Input material: Begin
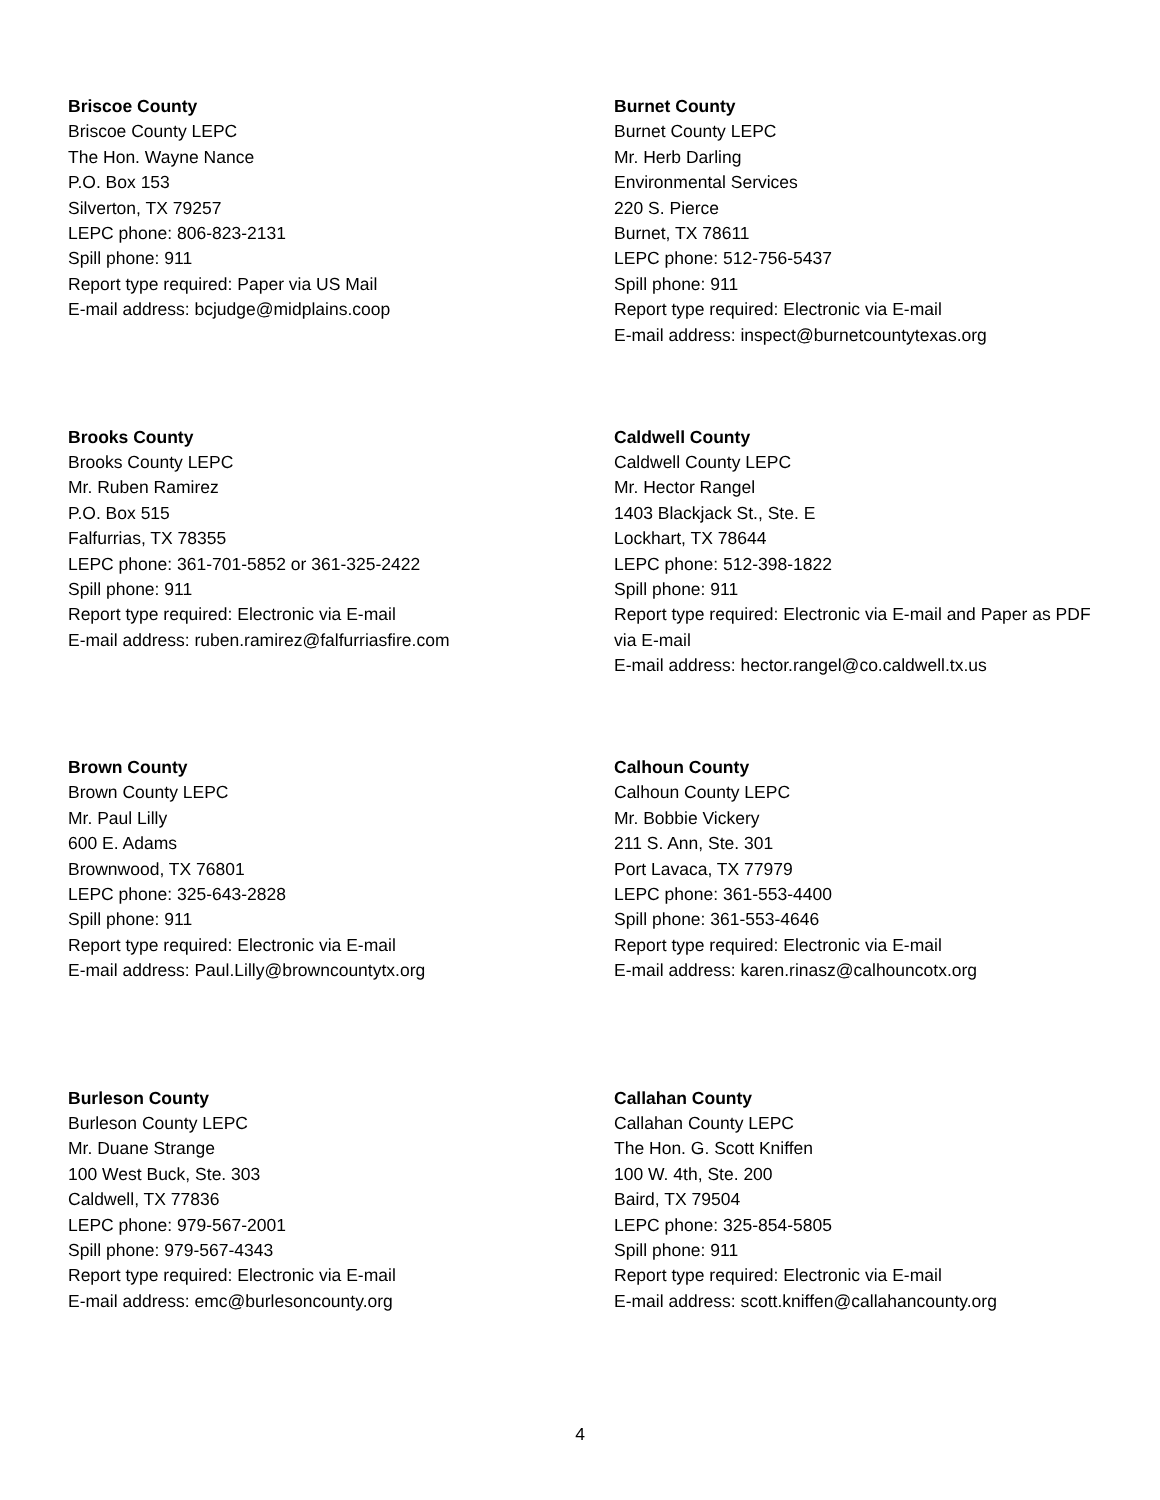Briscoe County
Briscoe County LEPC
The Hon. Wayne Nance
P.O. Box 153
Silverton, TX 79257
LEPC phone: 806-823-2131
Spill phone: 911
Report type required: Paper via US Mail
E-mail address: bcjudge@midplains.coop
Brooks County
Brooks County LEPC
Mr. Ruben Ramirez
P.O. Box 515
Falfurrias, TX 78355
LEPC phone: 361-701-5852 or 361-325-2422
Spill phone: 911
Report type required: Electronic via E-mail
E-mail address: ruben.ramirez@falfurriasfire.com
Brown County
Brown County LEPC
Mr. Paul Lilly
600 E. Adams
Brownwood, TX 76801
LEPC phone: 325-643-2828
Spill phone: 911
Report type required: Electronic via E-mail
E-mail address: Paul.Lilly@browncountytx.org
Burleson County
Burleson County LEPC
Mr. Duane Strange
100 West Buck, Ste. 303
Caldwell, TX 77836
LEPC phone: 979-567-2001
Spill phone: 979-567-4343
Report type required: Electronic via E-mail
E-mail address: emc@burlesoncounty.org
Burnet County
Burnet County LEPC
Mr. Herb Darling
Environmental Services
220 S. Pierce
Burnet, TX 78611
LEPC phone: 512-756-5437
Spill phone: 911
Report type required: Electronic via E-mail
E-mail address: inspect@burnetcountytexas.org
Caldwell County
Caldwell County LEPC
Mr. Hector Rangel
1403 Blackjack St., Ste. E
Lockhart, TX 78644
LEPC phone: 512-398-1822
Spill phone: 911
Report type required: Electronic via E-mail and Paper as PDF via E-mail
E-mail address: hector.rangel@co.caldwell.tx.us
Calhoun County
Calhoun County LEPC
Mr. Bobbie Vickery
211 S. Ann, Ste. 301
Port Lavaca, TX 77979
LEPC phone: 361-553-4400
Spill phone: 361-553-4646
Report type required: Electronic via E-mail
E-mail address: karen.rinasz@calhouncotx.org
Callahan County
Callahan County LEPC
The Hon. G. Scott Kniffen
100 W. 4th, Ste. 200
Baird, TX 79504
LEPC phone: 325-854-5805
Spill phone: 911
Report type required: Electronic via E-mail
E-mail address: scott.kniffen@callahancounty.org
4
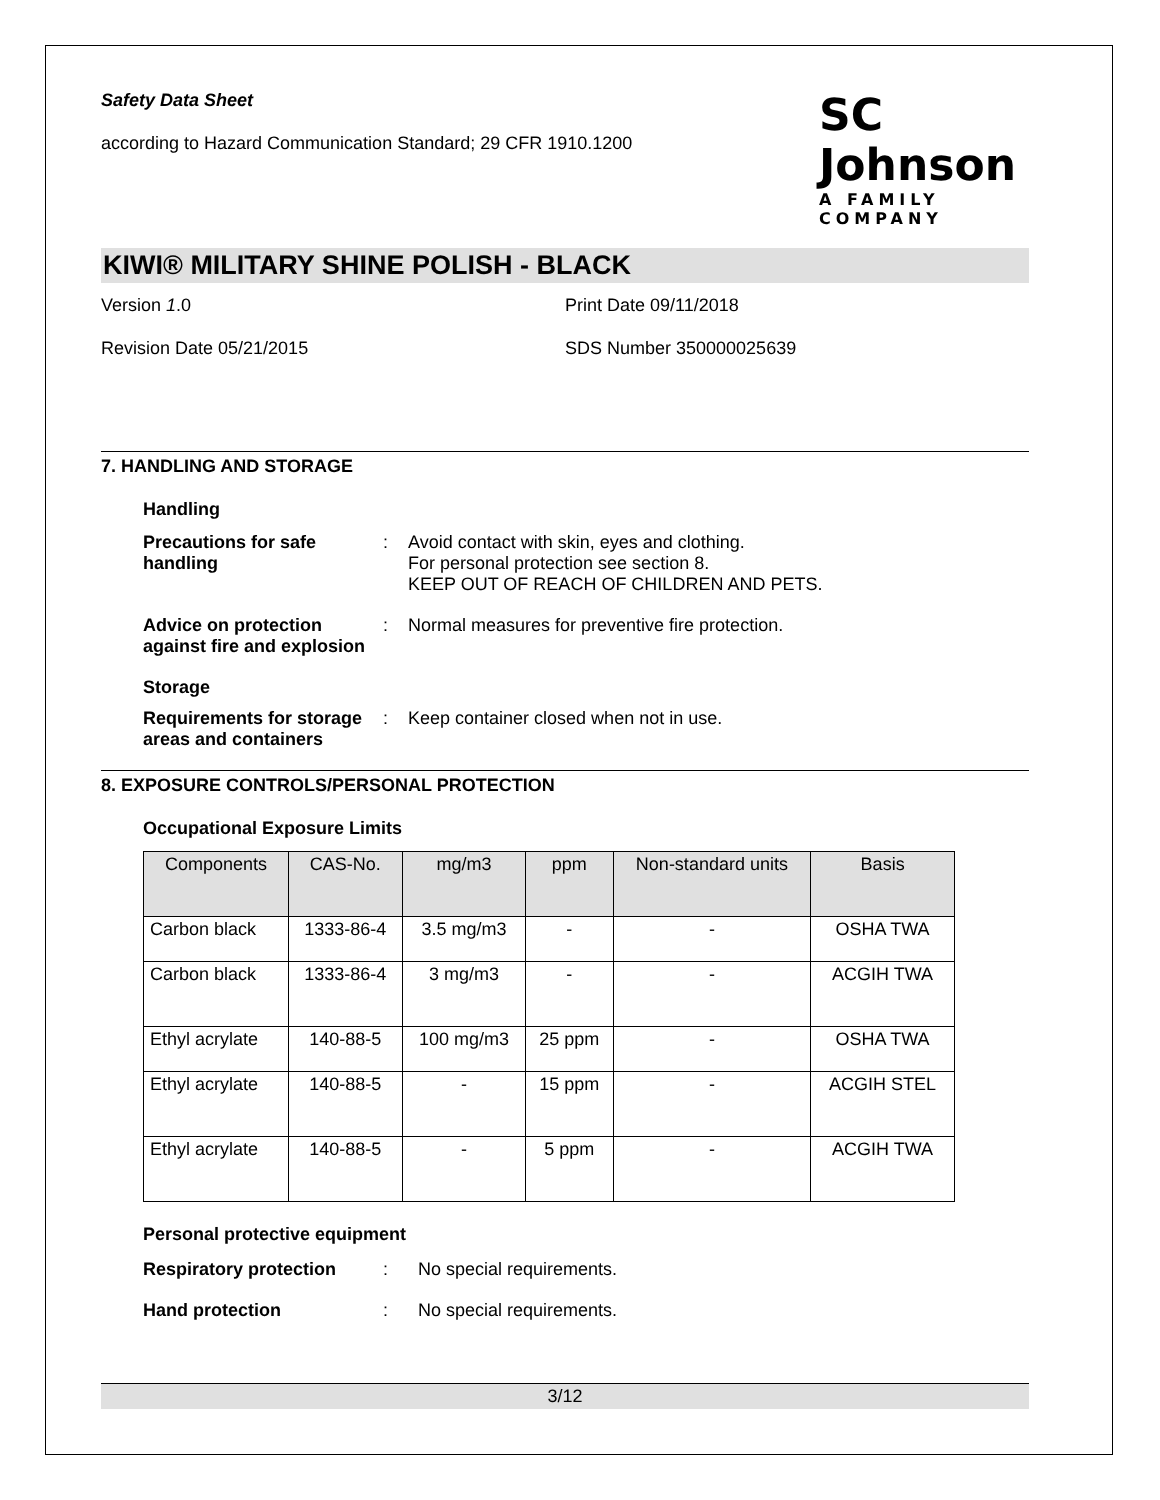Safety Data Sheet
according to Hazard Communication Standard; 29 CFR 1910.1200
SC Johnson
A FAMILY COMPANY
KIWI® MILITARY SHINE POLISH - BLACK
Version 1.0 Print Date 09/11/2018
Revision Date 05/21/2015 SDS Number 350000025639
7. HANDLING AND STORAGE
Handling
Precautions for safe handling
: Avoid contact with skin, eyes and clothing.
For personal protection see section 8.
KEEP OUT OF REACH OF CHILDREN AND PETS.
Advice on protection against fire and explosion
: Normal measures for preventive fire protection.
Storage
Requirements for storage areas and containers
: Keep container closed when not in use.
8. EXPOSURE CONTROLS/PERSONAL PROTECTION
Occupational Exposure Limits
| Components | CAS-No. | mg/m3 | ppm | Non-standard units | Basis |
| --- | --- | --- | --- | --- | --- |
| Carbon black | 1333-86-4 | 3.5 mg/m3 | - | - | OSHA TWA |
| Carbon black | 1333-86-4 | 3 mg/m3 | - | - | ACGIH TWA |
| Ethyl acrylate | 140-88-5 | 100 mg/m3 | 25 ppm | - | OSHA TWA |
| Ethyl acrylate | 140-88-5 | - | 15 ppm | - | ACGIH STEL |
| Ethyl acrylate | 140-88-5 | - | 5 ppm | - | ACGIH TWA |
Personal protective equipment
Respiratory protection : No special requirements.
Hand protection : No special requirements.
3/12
Input material: End
__About this task__
Write out the entries above verbatim, without pictures.

__Finished exercise__
Briscoe County
Briscoe County LEPC
The Hon. Wayne Nance
P.O. Box 153
Silverton, TX 79257
LEPC phone: 806-823-2131
Spill phone: 911
Report type required: Paper via US Mail
E-mail address: bcjudge@midplains.coop
Brooks County
Brooks County LEPC
Mr. Ruben Ramirez
P.O. Box 515
Falfurrias, TX 78355
LEPC phone: 361-701-5852 or 361-325-2422
Spill phone: 911
Report type required: Electronic via E-mail
E-mail address: ruben.ramirez@falfurriasfire.com
Brown County
Brown County LEPC
Mr. Paul Lilly
600 E. Adams
Brownwood, TX 76801
LEPC phone: 325-643-2828
Spill phone: 911
Report type required: Electronic via E-mail
E-mail address: Paul.Lilly@browncountytx.org
Burleson County
Burleson County LEPC
Mr. Duane Strange
100 West Buck, Ste. 303
Caldwell, TX 77836
LEPC phone: 979-567-2001
Spill phone: 979-567-4343
Report type required: Electronic via E-mail
E-mail address: emc@burlesoncounty.org
Burnet County
Burnet County LEPC
Mr. Herb Darling
Environmental Services
220 S. Pierce
Burnet, TX 78611
LEPC phone: 512-756-5437
Spill phone: 911
Report type required: Electronic via E-mail
E-mail address: inspect@burnetcountytexas.org
Caldwell County
Caldwell County LEPC
Mr. Hector Rangel
1403 Blackjack St., Ste. E
Lockhart, TX 78644
LEPC phone: 512-398-1822
Spill phone: 911
Report type required: Electronic via E-mail and Paper as PDF via E-mail
E-mail address: hector.rangel@co.caldwell.tx.us
Calhoun County
Calhoun County LEPC
Mr. Bobbie Vickery
211 S. Ann, Ste. 301
Port Lavaca, TX 77979
LEPC phone: 361-553-4400
Spill phone: 361-553-4646
Report type required: Electronic via E-mail
E-mail address: karen.rinasz@calhouncotx.org
Callahan County
Callahan County LEPC
The Hon. G. Scott Kniffen
100 W. 4th, Ste. 200
Baird, TX 79504
LEPC phone: 325-854-5805
Spill phone: 911
Report type required: Electronic via E-mail
E-mail address: scott.kniffen@callahancounty.org
4
Safety Data Sheet
according to Hazard Communication Standard; 29 CFR 1910.1200
SC Johnson
A FAMILY COMPANY
KIWI® MILITARY SHINE POLISH - BLACK
Version 1.0 Print Date 09/11/2018
Revision Date 05/21/2015 SDS Number 350000025639
7. HANDLING AND STORAGE
Handling
Precautions for safe handling
: Avoid contact with skin, eyes and clothing.
For personal protection see section 8.
KEEP OUT OF REACH OF CHILDREN AND PETS.
Advice on protection against fire and explosion
: Normal measures for preventive fire protection.
Storage
Requirements for storage areas and containers
: Keep container closed when not in use.
8. EXPOSURE CONTROLS/PERSONAL PROTECTION
Occupational Exposure Limits
| Components | CAS-No. | mg/m3 | ppm | Non-standard units | Basis |
| --- | --- | --- | --- | --- | --- |
| Carbon black | 1333-86-4 | 3.5 mg/m3 | - | - | OSHA TWA |
| Carbon black | 1333-86-4 | 3 mg/m3 | - | - | ACGIH TWA |
| Ethyl acrylate | 140-88-5 | 100 mg/m3 | 25 ppm | - | OSHA TWA |
| Ethyl acrylate | 140-88-5 | - | 15 ppm | - | ACGIH STEL |
| Ethyl acrylate | 140-88-5 | - | 5 ppm | - | ACGIH TWA |
Personal protective equipment
Respiratory protection : No special requirements.
Hand protection : No special requirements.
3/12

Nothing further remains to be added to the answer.